In [9]:
import pandas as pd

In [10]:
# Create a set to store the column names
column_names = set()

# For each sheet in the Excel file, print the column names
for sheet in pd.read_excel('./data/input/New Customers.xlsx', sheet_name=None):
    # Show the sheet name and the column names for this sheet
    print('Sheet Name:', sheet)
    sheet_column_names = list(pd.read_excel('./data/input/New Customers.xlsx', sheet_name=sheet).columns)
    print('Column Names:', sheet_column_names)
    print('='*50)
    # Add the column names to the set
    column_names.update(sheet_column_names)

# Print the set of column names
print('Column Names:', column_names)

Sheet Name: January
Column Names: ['ID', 'Joining Day', 'Demographic', 'Value']
Sheet Name: February
Column Names: ['ID', 'Joining Day', 'Demographic', 'Value']
Sheet Name: March
Column Names: ['ID', 'Joining Day', 'Demographic', 'Value']
Sheet Name: April
Column Names: ['ID', 'Joining Day', 'Demographic', 'Value']
Sheet Name: May
Column Names: ['ID', 'Joining Day', 'Demographic', 'Value']
Sheet Name: June
Column Names: ['ID', 'Joining Day', 'Demographic', 'Value']
Sheet Name: July
Column Names: ['ID', 'Joining Day', 'Demographic', 'Value']
Sheet Name: August
Column Names: ['ID', 'Joining Day', 'Demographiic', 'Value']
Sheet Name: September
Column Names: ['ID', 'Joining Day', 'Demographic', 'Value']
Sheet Name: October
Column Names: ['ID', 'Joining Day', 'Demagraphic', 'Value']
Sheet Name: November
Column Names: ['ID', 'Joining Day', 'Demographic', 'Value']
Sheet Name: December
Column Names: ['ID', 'Joining Day', 'Demographic', 'Value']
Column Names: {'Demographic', 'ID', 'Demagraphic'

# Preprocessing

In [11]:
rename_fields = {
    'Demographiic' : 'Demographic', 
    'Demagraphic' : 'Demographic'
}

In [23]:
# Open the Excel files in one concatenated dataframe
with pd.ExcelFile('./data/input/New Customers.xlsx') as f:
    df = pd.concat(
        [ ( pd.read_excel(f, sheet_name=sheet)
            .assign(Month=sheet)
            .rename(columns=rename_fields)
        )
        for sheet in f.sheet_names]
    )

df.head()

::::::::

— EXERCISE DIRECTIONS —
Continue the pandas notebook on combining the monthly Excel sheets, picking up after its final line, df.head().

::::::::

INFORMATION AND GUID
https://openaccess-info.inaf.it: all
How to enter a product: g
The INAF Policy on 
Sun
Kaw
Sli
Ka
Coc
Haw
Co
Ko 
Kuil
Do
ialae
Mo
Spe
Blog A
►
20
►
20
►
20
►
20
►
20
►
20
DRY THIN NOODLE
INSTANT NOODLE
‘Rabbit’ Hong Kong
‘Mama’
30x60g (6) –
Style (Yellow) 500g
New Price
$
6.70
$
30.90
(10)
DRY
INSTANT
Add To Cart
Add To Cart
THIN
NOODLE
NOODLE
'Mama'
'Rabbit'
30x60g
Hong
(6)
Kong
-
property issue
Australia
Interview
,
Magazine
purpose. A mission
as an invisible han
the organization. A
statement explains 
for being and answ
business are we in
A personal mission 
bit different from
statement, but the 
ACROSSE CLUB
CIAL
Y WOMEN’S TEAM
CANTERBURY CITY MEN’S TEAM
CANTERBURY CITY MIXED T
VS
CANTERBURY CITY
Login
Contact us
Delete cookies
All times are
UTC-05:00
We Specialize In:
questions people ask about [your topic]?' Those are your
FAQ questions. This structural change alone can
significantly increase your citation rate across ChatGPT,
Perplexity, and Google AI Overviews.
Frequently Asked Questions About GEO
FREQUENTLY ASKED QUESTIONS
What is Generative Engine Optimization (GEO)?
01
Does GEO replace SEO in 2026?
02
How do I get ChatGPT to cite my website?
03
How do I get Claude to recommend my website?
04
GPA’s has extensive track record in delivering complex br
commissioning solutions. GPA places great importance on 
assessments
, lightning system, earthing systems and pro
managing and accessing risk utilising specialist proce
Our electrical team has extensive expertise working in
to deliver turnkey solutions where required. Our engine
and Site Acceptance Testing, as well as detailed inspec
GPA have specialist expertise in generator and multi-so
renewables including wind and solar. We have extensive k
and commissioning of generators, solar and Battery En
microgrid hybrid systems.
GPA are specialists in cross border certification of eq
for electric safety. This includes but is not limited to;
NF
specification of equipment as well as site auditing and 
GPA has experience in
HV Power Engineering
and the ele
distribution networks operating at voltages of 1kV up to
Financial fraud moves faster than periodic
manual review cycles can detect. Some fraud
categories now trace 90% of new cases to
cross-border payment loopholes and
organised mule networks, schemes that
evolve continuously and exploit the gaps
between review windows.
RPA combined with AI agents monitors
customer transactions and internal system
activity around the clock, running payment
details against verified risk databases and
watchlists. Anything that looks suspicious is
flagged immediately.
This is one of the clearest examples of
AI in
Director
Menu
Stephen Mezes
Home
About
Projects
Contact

::::::::

— EXERCISE OUTPUT —
Unnamed: 0,ID,Joining Day,Demographic,Value,Month
0,490910,3,Ethnicity,White,January
1,490910,3,Date of Birth,5/23/1981,January
2,490910,3,Account Type,Basic,January
3,369221,18,Ethnicity,Black,January
4,369221,18,Date of Birth,3/4/2019,January


In [40]:
( df
    # Make a Joining Date field based on the fields Joining Day and Month. The year is 2023
    .assign(Joining_Date = lambda x: pd.to_datetime('2023-' + x['Month'].astype(str) + '-' + x['Joining Day'].astype(str)))
    # Reshape the Demographic field into columns - the column names should be the values in the Demographic field
    .pivot_table(index=['ID', 'Joining_Date'], columns='Demographic', values='Value', aggfunc='first')
    .reset_index()
    # Remove any duplicate rows based on ID and Joining Date, keeping the first record
    .sort_values(['Joining_Date', 'ID'])
    .drop_duplicates(subset=['ID'], keep='first')
    # Remove the index name and reset it
    .rename_axis(None, axis=1)
    .reset_index(drop=True)
    # Change the data types of the fields to match the data dictionary
    .astype({
        'ID': 'int64',
        'Joining_Date': 'datetime64[ns]',
        'Account Type': 'category',
        'Date of Birth': 'datetime64[ns]',
        'Ethnicity': 'category'
    })
    # Format the date fields in the DD/MM/YYYY format
    .assign(
        Joining_Date = lambda x: x['Joining_Date'].dt.strftime('%d/%m/%Y'),
        Date_of_Birth = lambda x: x['Date of Birth'].dt.strftime('%d/%m/%Y')
    )
    .drop(columns=['Date of Birth'])
    .rename(columns={
        'Date_of_Birth': 'Date of Birth',
        'Joining_Date': 'Joining Date'
    })
    .to_csv(path_or_buf='./data/output/output_2023_04_.csv', index=False, quoting=1, quotechar='"', sep=';')
)